▶ _Work required_
All records are to be restated exactly, each line as it reads.
╭─ Record excerpts
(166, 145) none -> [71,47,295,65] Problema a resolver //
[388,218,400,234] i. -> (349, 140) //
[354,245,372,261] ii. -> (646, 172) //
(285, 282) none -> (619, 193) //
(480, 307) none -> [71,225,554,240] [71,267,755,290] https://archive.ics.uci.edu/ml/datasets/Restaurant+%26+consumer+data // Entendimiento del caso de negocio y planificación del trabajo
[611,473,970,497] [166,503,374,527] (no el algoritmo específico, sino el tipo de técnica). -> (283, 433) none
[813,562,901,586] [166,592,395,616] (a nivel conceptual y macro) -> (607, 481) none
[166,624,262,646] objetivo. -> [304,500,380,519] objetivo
╰─
▶ _Answer to this problem_
(166, 145) none -> [71,47,295,65] Problema a resolver //
[388,218,400,234] i. -> (349, 140) //
[354,245,372,261] ii. -> (646, 172) //
(285, 282) none -> (619, 193) //
(480, 307) none -> [71,225,554,240] [71,267,755,290] https://archive.ics.uci.edu/ml/datasets/Restaurant+%26+consumer+data // Entendimiento del caso de negocio y planificación del trabajo
[611,473,970,497] [166,503,374,527] (no el algoritmo específico, sino el tipo de técnica). -> (283, 433) none
[813,562,901,586] [166,592,395,616] (a nivel conceptual y macro) -> (607, 481) none
[166,624,262,646] objetivo. -> [304,500,380,519] objetivo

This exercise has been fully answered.